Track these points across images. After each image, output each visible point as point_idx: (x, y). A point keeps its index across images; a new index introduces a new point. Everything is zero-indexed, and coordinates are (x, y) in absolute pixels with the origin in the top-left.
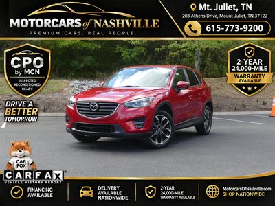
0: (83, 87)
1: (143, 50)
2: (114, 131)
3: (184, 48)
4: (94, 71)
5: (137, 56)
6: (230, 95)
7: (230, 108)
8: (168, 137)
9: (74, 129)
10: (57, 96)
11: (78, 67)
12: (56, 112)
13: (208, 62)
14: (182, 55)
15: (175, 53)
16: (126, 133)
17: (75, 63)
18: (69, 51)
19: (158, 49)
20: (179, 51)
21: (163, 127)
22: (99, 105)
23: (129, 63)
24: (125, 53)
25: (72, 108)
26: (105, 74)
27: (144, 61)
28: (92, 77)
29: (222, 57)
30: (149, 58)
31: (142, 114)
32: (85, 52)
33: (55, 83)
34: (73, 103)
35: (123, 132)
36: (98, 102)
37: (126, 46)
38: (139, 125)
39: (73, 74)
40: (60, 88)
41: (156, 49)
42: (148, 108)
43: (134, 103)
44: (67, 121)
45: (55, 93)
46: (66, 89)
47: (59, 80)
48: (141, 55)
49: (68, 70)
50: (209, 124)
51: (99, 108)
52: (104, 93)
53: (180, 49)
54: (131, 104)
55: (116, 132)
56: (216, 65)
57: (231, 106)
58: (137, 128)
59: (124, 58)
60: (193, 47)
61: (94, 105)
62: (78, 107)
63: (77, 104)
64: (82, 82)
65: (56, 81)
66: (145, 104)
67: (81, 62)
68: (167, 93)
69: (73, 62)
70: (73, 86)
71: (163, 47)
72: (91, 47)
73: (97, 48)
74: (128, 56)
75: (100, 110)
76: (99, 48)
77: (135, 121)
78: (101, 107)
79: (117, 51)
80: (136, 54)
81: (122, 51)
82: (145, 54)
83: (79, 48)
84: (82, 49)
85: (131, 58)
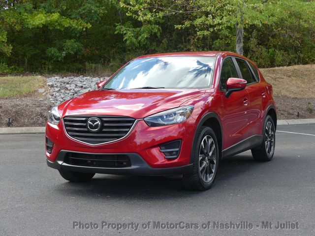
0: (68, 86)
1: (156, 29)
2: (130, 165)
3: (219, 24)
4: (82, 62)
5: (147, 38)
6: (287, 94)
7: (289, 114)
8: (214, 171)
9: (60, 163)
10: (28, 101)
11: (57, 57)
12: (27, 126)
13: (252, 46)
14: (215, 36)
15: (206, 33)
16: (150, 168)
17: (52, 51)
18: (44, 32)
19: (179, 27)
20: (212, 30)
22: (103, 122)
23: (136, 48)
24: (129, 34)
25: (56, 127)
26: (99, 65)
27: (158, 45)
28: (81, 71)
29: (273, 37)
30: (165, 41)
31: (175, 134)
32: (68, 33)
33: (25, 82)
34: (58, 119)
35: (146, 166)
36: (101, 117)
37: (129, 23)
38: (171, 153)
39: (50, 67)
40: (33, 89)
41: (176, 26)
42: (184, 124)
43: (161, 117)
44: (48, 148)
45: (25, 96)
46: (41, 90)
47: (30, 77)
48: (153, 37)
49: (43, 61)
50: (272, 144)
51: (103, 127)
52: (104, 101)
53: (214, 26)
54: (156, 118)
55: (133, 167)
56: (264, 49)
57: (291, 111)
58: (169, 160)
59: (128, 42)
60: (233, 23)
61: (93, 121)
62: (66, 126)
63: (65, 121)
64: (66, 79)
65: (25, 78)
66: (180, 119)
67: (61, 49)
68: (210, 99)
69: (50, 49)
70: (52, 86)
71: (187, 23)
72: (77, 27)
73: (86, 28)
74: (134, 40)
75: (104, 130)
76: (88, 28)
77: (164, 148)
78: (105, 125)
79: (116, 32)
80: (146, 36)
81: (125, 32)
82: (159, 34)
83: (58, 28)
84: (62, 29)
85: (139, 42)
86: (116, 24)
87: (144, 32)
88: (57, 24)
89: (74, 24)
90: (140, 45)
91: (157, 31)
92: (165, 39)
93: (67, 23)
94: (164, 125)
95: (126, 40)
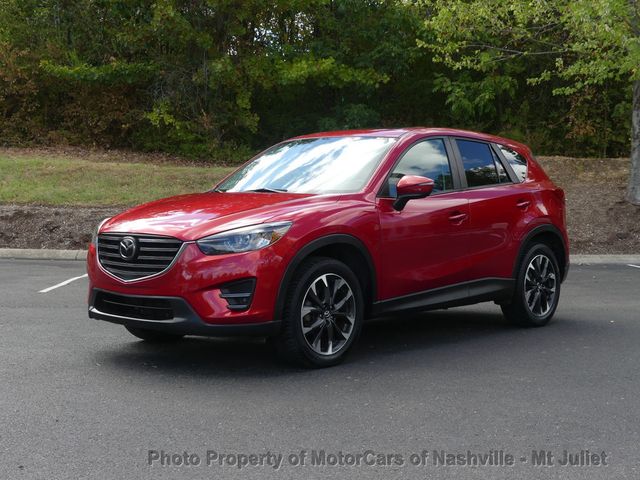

★ ★ ★ ★ ★

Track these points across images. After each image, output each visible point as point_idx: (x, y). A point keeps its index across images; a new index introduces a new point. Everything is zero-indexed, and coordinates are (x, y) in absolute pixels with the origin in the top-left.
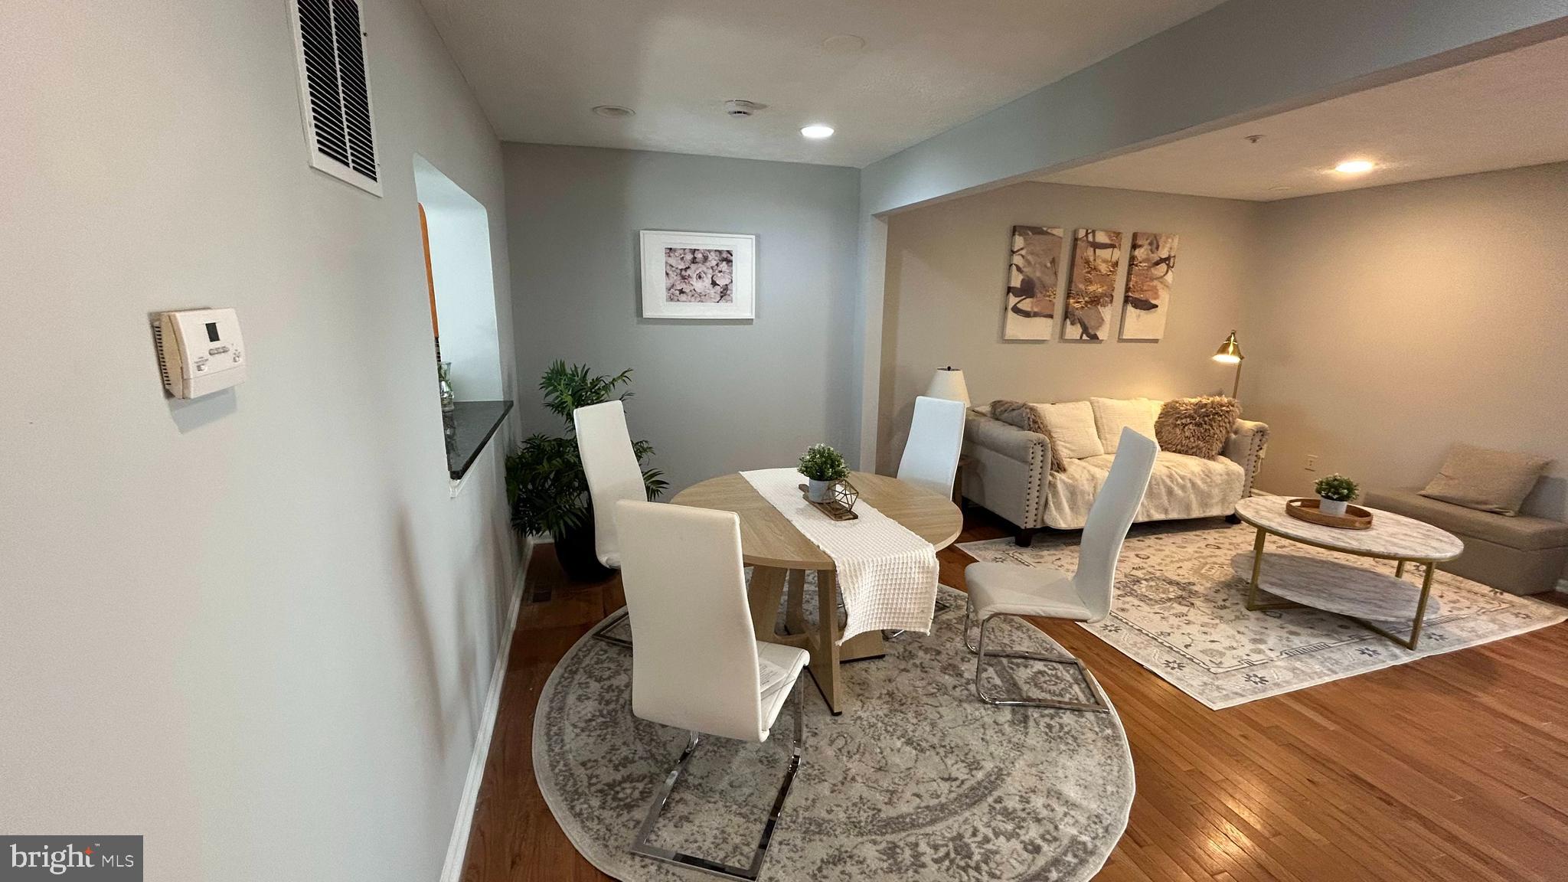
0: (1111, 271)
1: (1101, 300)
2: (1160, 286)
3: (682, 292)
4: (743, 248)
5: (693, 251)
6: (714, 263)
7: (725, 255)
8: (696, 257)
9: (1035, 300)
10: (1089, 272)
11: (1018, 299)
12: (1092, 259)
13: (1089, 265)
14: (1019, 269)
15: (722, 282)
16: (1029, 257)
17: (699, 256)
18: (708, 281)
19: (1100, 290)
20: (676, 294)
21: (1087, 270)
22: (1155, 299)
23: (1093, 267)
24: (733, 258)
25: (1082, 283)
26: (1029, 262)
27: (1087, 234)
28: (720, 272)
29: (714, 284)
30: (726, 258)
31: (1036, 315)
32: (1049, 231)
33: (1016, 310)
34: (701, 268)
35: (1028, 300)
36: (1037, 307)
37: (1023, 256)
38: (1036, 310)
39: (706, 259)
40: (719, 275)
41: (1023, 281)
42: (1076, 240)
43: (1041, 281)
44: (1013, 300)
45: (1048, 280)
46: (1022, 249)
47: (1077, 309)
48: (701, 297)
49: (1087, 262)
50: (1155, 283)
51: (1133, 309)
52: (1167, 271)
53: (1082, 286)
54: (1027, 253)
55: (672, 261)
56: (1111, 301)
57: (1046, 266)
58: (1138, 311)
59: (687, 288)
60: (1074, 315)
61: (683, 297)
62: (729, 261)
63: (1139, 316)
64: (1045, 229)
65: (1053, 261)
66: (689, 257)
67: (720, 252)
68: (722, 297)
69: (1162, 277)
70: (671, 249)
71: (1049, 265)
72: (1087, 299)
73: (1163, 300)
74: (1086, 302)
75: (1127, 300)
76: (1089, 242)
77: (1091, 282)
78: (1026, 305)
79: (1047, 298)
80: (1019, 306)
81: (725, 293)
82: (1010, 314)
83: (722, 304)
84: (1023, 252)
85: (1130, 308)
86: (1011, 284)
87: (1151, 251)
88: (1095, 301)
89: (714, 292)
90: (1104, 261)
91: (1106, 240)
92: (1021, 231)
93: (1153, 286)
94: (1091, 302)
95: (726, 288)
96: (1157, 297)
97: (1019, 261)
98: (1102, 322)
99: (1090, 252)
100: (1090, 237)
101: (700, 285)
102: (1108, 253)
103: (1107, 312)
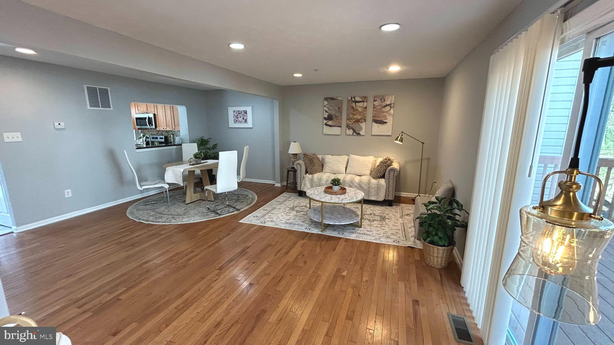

★ ★ ★ ★ ★

§ Task instructions
Beginning at the line that has "65: (56, 81)" and ending at the line that has "88: (57, 24)", restate the listing above word for word, pictures left out.

§ Result for this task
65: (56, 81)
66: (145, 104)
67: (81, 62)
68: (167, 93)
69: (73, 62)
70: (73, 86)
71: (163, 47)
72: (91, 47)
73: (97, 48)
74: (128, 56)
75: (100, 110)
76: (99, 48)
77: (135, 121)
78: (101, 107)
79: (117, 51)
80: (136, 54)
81: (122, 51)
82: (145, 54)
83: (79, 48)
84: (82, 49)
85: (131, 58)
0: (68, 86)
1: (156, 29)
2: (130, 165)
3: (219, 24)
4: (82, 62)
5: (147, 38)
6: (287, 94)
7: (289, 114)
8: (214, 171)
9: (60, 163)
10: (28, 101)
11: (57, 57)
12: (27, 126)
13: (252, 46)
14: (215, 36)
15: (206, 33)
16: (150, 168)
17: (52, 51)
18: (44, 32)
19: (179, 27)
20: (212, 30)
22: (103, 122)
23: (136, 48)
24: (129, 34)
25: (56, 127)
26: (99, 65)
27: (158, 45)
28: (81, 71)
29: (273, 37)
30: (165, 41)
31: (175, 134)
32: (68, 33)
33: (25, 82)
34: (58, 119)
35: (146, 166)
36: (101, 117)
37: (129, 23)
38: (171, 153)
39: (50, 67)
40: (33, 89)
41: (176, 26)
42: (184, 124)
43: (161, 117)
44: (48, 148)
45: (25, 96)
46: (41, 90)
47: (30, 77)
48: (153, 37)
49: (43, 61)
50: (272, 144)
51: (103, 127)
52: (104, 101)
53: (214, 26)
54: (156, 118)
55: (133, 167)
56: (264, 49)
57: (291, 111)
58: (169, 160)
59: (128, 42)
60: (233, 23)
61: (93, 121)
62: (66, 126)
63: (65, 121)
64: (66, 79)
65: (25, 78)
66: (180, 119)
67: (61, 49)
68: (210, 99)
69: (50, 49)
70: (52, 86)
71: (187, 23)
72: (77, 27)
73: (86, 28)
74: (134, 40)
75: (104, 130)
76: (88, 28)
77: (164, 148)
78: (105, 125)
79: (116, 32)
80: (146, 36)
81: (125, 32)
82: (159, 34)
83: (58, 28)
84: (62, 29)
85: (139, 42)
86: (116, 24)
87: (144, 32)
88: (57, 24)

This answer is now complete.